[Start of Passage given]

# Halloween, whos working?



## Yarddude11 (May 12, 2015)

Boom or bust?


----------



## radzer0 (Oct 26, 2015)

Last night all of a sudden it seemed all the drivers went home and went to bed. Surge was over 3x here. I had went home too because uber had brought in people from 2 other markets (one 3 hours away). Seems at some point all those drivers decided to go back home and there was a severe shortage of drivers. I worked 4 hours and made $110. Seemed like for such a busy weekend I made alot less money on 2x the normal daily amount of trips.


----------



## BINNER (Jul 22, 2015)

Bust so far.... we'll see


----------



## Showa50 (Nov 30, 2014)

Um yeah.... So this is the _delivery_ sub forum. Can you take your Surge talk down to the basement.


----------



## radzer0 (Oct 26, 2015)

Dont know how my phone ended up in this subforum. I guess it popped up under similar threads and put me here.


----------



## William1964 (Jul 28, 2015)

84 bucks delivering chicken and waffles for 6 hours 8 deliveries


----------



## Yarddude11 (May 12, 2015)

William1964 said:


> 84 bucks delivering chicken and waffles for 6 hours 8 deliveries


 Door dash or Postmates?


----------

[End of Passage given]
[Start of Information provided]

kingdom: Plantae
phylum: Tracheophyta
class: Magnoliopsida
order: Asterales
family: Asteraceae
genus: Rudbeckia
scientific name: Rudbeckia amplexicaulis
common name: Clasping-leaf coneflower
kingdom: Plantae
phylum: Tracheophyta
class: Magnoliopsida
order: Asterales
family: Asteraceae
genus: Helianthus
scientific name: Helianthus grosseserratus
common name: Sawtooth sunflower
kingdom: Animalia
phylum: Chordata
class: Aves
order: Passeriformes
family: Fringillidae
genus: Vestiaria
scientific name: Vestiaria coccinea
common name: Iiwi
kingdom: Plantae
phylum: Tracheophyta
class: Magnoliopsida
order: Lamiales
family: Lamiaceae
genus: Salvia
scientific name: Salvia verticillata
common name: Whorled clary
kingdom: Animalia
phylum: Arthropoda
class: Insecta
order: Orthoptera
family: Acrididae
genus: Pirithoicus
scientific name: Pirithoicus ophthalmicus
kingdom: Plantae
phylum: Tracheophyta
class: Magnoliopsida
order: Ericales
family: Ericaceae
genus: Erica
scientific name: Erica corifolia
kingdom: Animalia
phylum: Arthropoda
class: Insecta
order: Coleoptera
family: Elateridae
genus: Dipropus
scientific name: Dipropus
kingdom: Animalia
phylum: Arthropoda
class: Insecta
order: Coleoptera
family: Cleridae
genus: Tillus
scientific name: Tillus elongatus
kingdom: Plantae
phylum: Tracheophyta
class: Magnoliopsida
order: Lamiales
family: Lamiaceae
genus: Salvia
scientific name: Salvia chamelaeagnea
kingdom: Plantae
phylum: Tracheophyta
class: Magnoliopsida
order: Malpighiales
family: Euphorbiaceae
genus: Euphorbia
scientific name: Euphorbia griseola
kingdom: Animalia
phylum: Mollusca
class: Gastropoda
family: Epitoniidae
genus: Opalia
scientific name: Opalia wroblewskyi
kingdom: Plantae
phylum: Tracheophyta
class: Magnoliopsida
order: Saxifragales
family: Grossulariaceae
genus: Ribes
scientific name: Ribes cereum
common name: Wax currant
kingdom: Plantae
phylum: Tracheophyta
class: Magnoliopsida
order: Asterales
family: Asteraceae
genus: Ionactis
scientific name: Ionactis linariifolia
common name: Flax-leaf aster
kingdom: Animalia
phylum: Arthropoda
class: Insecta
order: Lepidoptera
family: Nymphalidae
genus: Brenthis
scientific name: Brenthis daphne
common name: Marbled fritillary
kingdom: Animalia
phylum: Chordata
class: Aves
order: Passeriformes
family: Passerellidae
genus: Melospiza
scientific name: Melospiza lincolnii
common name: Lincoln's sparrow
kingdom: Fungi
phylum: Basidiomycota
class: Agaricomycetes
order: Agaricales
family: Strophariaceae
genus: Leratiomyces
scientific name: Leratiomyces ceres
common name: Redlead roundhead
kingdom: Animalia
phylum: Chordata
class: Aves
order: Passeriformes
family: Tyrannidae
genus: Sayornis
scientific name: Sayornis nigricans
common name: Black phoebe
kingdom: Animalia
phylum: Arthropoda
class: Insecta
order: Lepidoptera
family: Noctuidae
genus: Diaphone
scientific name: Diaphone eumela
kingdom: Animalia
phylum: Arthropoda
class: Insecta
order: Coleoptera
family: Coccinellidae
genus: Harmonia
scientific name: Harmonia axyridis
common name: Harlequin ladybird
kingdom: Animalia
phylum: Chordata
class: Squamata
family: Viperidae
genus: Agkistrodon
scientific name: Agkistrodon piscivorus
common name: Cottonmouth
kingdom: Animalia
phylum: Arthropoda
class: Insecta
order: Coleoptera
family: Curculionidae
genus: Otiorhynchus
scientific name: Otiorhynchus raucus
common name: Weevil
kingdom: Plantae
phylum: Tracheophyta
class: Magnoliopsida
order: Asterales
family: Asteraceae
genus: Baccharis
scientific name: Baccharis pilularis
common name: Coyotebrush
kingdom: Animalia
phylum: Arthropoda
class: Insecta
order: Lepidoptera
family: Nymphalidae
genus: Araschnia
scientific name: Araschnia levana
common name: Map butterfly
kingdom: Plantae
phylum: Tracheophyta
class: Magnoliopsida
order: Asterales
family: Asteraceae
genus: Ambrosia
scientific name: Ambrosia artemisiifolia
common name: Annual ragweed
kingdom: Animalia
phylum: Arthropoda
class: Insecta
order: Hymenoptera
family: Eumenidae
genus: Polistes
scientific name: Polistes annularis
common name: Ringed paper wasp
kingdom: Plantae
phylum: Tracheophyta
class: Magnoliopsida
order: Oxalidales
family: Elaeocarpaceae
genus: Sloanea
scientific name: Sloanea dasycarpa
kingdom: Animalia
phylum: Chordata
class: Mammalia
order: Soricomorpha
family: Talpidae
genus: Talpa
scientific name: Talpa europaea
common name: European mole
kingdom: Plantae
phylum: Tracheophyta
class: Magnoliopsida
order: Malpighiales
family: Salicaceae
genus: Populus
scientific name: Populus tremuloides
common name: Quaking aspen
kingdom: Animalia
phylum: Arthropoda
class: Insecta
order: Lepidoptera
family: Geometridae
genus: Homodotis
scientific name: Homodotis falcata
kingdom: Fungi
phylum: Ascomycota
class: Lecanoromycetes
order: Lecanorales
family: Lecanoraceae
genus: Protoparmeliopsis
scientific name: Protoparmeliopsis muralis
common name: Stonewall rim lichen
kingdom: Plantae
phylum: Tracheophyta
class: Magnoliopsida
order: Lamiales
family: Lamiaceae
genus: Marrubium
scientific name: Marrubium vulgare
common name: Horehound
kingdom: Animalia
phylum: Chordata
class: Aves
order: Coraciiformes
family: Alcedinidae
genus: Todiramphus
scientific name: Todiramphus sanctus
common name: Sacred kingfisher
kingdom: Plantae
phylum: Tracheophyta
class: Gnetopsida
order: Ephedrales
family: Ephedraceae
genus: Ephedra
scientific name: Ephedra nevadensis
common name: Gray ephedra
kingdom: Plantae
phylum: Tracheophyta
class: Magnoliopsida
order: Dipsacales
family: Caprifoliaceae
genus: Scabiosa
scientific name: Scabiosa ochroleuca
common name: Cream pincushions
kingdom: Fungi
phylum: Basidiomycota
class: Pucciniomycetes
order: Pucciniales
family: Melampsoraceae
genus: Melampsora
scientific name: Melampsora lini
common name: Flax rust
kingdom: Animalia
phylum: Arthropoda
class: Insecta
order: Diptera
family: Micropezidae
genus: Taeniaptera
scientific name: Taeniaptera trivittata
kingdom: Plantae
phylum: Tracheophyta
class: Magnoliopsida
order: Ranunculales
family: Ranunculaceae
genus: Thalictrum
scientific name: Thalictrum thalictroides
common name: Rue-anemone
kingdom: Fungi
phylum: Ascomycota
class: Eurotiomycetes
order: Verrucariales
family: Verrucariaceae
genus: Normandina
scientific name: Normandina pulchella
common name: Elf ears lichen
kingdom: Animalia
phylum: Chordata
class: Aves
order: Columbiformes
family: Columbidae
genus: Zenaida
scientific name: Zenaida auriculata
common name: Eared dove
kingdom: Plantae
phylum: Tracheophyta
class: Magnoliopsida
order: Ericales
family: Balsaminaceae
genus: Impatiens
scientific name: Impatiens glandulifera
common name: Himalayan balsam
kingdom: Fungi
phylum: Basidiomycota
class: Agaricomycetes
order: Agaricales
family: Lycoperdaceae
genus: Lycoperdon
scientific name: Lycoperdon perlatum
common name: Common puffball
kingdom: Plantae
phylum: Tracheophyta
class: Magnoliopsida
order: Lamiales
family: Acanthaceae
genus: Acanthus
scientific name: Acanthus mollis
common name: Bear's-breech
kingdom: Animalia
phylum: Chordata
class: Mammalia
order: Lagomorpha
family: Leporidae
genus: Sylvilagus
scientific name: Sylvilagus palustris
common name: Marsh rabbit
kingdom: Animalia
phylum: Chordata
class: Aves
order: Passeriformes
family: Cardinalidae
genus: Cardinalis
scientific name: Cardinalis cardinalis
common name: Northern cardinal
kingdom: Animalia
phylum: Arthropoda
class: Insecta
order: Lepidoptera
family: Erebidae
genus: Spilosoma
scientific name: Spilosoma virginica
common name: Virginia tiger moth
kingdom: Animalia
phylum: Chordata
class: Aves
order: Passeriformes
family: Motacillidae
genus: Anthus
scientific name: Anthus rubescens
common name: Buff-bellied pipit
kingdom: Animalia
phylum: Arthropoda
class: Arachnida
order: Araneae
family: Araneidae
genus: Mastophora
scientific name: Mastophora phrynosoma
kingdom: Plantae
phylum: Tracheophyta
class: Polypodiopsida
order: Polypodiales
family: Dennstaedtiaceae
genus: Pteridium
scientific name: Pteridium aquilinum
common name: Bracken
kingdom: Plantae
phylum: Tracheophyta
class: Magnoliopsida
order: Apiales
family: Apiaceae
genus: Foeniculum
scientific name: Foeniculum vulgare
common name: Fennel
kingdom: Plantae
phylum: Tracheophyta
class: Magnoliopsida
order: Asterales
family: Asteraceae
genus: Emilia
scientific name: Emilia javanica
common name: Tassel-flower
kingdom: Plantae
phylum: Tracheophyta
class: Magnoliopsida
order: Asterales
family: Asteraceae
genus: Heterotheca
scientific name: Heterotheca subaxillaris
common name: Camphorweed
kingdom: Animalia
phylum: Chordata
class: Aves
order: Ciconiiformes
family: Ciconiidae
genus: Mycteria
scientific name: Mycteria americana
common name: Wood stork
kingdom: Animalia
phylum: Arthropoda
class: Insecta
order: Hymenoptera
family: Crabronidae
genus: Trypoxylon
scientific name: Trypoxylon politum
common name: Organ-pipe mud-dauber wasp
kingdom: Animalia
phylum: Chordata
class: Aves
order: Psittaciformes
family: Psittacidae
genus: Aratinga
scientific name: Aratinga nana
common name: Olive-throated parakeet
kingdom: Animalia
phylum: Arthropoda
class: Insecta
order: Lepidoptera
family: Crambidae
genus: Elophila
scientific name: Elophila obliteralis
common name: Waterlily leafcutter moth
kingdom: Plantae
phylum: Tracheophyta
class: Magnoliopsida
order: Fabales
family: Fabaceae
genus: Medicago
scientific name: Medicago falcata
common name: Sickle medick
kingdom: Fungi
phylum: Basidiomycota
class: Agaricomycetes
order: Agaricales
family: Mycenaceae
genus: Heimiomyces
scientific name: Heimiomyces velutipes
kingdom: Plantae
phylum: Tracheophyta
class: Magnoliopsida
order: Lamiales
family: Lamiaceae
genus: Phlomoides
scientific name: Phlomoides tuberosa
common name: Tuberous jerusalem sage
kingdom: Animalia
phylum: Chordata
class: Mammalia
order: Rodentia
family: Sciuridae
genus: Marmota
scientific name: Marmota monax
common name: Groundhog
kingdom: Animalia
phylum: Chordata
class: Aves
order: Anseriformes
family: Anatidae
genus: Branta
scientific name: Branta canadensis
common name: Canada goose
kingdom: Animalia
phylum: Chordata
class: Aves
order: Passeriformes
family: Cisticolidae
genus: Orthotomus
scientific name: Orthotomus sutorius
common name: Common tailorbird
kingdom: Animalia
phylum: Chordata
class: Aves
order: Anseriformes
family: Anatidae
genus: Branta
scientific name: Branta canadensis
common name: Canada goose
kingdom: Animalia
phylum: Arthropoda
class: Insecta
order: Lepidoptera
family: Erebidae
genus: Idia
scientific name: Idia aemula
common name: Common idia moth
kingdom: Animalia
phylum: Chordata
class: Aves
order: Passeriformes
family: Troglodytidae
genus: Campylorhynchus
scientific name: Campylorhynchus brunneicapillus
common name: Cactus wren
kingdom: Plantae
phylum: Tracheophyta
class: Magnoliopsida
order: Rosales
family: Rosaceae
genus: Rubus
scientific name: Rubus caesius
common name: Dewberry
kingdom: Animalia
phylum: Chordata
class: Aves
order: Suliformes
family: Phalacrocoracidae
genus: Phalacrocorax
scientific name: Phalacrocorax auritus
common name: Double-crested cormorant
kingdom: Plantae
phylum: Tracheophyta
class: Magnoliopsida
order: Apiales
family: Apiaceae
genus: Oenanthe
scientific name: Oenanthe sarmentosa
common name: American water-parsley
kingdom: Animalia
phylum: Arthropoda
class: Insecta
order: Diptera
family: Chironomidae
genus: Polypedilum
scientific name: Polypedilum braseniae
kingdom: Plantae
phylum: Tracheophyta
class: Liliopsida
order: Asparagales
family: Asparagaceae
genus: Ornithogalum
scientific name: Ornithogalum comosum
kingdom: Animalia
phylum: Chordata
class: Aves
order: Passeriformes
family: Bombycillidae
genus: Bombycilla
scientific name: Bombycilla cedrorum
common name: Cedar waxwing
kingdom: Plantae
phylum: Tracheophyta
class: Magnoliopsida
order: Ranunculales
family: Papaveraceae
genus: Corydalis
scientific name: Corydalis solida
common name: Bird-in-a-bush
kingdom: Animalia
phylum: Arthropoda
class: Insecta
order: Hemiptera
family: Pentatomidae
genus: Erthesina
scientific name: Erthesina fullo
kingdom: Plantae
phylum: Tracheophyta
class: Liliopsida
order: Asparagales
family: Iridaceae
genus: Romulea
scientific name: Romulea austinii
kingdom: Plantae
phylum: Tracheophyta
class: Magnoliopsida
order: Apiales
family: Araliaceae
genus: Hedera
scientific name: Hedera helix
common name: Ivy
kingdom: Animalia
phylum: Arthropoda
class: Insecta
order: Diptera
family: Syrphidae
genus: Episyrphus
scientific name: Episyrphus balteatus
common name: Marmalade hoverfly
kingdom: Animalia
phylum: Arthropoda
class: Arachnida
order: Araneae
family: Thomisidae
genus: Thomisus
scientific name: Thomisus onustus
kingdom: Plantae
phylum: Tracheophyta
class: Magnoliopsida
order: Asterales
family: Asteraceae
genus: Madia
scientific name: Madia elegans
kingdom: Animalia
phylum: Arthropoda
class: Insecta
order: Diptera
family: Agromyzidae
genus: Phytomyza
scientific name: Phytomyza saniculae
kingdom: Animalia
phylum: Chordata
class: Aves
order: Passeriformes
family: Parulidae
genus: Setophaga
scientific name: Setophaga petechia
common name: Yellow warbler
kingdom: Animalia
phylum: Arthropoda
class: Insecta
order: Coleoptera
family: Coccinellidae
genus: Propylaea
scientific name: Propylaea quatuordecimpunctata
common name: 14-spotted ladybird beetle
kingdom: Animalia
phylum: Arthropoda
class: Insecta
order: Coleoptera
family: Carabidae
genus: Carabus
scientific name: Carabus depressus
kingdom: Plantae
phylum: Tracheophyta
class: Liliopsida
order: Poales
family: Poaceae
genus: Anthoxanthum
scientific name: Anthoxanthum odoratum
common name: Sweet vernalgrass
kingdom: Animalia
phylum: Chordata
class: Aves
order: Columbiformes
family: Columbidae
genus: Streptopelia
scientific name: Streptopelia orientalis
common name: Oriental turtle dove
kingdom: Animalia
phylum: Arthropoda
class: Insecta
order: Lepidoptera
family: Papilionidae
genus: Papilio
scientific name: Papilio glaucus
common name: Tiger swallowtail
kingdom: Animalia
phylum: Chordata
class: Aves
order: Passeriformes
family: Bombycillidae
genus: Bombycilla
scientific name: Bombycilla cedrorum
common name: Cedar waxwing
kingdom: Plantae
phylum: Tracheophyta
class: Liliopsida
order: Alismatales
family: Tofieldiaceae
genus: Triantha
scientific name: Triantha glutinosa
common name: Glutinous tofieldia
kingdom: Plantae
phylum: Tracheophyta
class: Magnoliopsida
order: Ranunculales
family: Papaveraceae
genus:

[End of Information provided]

> Parts of the exercise
1. In the forum thread, how much did William1964 make delivering chicken and waffles, and over how many hours?
2. According to the forum thread, why did radzer0 go home, and what caused the severe driver shortage that followed?

> The solutions
1. $84 over 6 hours.

2. radzer0 went home because Uber had brought in drivers from two other markets, one of them three hours away. At some point those drivers apparently decided to go back home, which left a severe shortage of drivers and pushed the surge over 3x.